# surf fishin on okaloosa island ...



## jack 'em (Oct 5, 2007)

has anyone been surf fishin on okaloosa island by the El Matador?


----------



## flaxterra (Oct 21, 2007)

i use to go to the last public access on the island, which is pretty close to there. i caught a lot of lady fish in the mornings before work. of course, before red tide. i found a couple of good breaks in between seaspray condos and the pier. probaly try this weekend.


----------



## jack 'em (Oct 5, 2007)

Anyone ever catch pompano there??? I've heard of people catchin them there....


----------



## flaxterra (Oct 21, 2007)

not sure if you are talking to me but i actually didnt get to fish the place i was talking about. i was visiting some friends from out of town and we stood admiring the surf. as they talked, i couldnt take my eyes off the great break and was left wishing i had my rod. i do plan on fishing the last public beach site before el matador tomorrow morning before work. i will let you know how it turns out.


----------



## Stressless (Oct 2, 2007)

Went out tonight and got some fleas West o the peir - nothing East of the pier. Fleas with no bites - two poles out. Just chillin...

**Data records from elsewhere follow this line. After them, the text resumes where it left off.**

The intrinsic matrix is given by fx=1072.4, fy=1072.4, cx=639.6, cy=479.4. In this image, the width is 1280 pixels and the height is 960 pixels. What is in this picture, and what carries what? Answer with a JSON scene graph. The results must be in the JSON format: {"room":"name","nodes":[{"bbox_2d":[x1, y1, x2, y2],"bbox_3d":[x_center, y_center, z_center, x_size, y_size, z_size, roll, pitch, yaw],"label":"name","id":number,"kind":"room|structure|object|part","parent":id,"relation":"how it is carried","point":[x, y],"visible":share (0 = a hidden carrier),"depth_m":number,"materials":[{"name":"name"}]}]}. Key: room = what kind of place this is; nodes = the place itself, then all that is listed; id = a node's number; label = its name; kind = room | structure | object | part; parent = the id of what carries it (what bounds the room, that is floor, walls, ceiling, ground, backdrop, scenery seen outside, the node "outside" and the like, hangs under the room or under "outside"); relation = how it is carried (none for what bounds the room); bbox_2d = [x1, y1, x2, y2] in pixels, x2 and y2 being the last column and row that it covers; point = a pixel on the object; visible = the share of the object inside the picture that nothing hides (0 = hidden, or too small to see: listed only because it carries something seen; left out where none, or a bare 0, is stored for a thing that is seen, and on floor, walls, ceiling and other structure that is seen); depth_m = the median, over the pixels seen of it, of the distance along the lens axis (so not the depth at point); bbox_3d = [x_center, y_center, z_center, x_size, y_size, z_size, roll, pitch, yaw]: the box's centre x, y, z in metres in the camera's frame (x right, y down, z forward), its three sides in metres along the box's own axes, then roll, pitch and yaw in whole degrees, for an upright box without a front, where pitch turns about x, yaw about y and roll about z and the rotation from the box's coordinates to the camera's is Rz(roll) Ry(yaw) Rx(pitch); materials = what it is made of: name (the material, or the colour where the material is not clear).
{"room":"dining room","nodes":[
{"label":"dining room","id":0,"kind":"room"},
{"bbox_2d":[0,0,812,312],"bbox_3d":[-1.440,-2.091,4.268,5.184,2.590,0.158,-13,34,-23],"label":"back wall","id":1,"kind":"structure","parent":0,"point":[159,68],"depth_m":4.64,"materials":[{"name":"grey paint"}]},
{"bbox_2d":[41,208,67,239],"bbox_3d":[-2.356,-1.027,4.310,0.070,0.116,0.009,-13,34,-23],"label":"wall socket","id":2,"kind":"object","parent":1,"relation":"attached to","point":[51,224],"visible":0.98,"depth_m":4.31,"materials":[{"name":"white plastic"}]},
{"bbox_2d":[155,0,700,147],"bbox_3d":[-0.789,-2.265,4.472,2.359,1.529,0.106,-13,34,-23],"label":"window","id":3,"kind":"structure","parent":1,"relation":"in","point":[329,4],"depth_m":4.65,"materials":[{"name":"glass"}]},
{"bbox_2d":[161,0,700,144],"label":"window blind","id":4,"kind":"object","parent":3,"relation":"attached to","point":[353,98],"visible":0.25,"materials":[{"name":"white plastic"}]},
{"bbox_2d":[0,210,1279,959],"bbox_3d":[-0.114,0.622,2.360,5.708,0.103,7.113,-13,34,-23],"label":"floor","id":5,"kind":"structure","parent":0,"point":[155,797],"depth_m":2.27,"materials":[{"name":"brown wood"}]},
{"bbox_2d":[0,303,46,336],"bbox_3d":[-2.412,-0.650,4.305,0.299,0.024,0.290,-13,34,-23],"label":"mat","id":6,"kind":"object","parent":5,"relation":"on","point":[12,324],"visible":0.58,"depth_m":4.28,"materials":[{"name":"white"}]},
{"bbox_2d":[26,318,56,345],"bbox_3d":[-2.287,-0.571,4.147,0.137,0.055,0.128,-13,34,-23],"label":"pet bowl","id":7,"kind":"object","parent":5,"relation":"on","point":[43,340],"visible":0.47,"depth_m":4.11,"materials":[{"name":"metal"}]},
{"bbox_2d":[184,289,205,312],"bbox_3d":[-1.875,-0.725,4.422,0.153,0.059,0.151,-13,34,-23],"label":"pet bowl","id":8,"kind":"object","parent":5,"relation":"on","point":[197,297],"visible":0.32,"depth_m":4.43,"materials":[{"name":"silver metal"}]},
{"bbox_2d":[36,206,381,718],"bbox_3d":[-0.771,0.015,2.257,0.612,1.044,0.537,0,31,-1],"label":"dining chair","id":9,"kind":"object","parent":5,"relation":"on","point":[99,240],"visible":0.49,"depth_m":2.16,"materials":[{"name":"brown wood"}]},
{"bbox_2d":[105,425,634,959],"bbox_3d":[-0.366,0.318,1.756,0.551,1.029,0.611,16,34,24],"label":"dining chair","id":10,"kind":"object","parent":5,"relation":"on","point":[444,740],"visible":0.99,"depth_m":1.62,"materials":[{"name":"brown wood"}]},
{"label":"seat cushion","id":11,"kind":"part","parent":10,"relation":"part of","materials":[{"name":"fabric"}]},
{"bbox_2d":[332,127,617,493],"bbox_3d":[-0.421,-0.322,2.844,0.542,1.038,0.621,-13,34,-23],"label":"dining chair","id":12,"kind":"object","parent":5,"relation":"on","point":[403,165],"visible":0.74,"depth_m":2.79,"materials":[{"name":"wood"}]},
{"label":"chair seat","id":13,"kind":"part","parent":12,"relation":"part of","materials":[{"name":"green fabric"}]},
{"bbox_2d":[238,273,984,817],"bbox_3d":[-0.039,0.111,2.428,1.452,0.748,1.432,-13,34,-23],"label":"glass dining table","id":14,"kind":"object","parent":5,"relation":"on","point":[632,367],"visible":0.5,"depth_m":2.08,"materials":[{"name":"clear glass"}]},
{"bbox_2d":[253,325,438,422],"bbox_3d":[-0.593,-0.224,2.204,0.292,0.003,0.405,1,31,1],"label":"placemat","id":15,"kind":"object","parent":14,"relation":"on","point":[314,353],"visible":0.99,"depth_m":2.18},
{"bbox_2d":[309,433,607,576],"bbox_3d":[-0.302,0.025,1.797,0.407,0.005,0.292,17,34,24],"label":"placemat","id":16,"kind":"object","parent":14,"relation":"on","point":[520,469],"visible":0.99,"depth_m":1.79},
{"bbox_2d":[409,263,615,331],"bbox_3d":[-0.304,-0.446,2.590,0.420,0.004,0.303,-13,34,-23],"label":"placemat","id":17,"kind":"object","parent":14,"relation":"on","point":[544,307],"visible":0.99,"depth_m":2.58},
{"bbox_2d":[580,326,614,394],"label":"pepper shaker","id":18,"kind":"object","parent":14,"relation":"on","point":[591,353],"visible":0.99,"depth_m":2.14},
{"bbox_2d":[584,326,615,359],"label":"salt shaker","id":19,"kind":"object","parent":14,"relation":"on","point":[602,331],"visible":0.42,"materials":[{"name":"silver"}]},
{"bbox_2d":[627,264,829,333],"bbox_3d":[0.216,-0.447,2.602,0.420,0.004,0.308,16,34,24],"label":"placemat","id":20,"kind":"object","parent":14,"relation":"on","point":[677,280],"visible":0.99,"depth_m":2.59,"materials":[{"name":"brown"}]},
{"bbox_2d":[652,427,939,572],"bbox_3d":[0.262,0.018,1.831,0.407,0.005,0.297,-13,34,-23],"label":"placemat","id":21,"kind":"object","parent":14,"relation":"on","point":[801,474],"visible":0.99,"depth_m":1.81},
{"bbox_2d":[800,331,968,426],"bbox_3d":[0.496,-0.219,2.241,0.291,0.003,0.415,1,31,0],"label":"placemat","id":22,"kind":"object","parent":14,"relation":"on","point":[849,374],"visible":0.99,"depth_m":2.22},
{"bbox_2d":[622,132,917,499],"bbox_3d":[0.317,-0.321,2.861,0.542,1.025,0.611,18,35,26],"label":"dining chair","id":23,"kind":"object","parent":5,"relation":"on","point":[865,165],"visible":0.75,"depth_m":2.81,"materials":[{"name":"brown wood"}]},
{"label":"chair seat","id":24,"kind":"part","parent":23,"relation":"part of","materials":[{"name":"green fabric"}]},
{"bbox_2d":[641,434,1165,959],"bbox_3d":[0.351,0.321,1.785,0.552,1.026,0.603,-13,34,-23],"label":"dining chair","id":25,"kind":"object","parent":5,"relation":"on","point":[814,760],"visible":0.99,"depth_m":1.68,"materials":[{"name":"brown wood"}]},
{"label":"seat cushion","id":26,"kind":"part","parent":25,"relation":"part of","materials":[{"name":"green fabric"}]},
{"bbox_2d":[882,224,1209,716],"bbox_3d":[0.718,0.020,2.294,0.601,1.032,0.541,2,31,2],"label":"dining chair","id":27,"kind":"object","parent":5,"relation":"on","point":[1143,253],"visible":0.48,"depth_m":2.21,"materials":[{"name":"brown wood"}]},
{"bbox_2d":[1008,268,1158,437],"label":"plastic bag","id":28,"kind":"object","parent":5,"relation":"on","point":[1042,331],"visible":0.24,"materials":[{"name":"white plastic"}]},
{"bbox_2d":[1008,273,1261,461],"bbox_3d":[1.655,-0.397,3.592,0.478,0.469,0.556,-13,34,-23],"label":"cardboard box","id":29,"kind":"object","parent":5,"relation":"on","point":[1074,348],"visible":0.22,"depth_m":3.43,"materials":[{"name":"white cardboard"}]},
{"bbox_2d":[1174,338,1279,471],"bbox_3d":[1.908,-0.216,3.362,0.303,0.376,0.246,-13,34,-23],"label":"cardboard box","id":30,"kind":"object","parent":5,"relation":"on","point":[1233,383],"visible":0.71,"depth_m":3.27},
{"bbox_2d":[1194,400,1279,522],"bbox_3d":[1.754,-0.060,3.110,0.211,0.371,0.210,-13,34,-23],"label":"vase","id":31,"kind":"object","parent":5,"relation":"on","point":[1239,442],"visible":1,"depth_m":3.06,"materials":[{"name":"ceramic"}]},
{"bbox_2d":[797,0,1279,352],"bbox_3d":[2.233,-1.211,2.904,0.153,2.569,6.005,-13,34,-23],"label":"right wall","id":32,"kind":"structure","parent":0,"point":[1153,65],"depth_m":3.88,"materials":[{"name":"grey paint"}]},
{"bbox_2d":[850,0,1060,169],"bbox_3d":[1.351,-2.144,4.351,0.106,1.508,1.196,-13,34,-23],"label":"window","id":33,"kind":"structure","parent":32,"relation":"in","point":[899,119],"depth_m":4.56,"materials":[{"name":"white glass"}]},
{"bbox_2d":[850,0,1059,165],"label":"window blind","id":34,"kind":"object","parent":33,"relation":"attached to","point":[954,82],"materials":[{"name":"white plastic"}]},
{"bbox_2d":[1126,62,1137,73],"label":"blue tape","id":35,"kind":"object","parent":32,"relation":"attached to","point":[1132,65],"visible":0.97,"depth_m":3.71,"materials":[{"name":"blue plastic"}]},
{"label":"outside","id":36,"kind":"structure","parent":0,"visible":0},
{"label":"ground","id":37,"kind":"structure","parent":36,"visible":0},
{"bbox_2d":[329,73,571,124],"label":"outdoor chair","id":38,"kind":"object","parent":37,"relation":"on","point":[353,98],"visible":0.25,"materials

I was further West the you at Navarre Beach on the Island. Got out late but had the sunset and smooth seas to settle me down after a long week. It's really great to be this close to that.

:mmmbeer

Stressless


----------



## fishingnoob (Oct 20, 2007)

i see the wind is still ouit of the north and no waves pounding the beach yet.. cant beat just being there though nice and quiiet


----------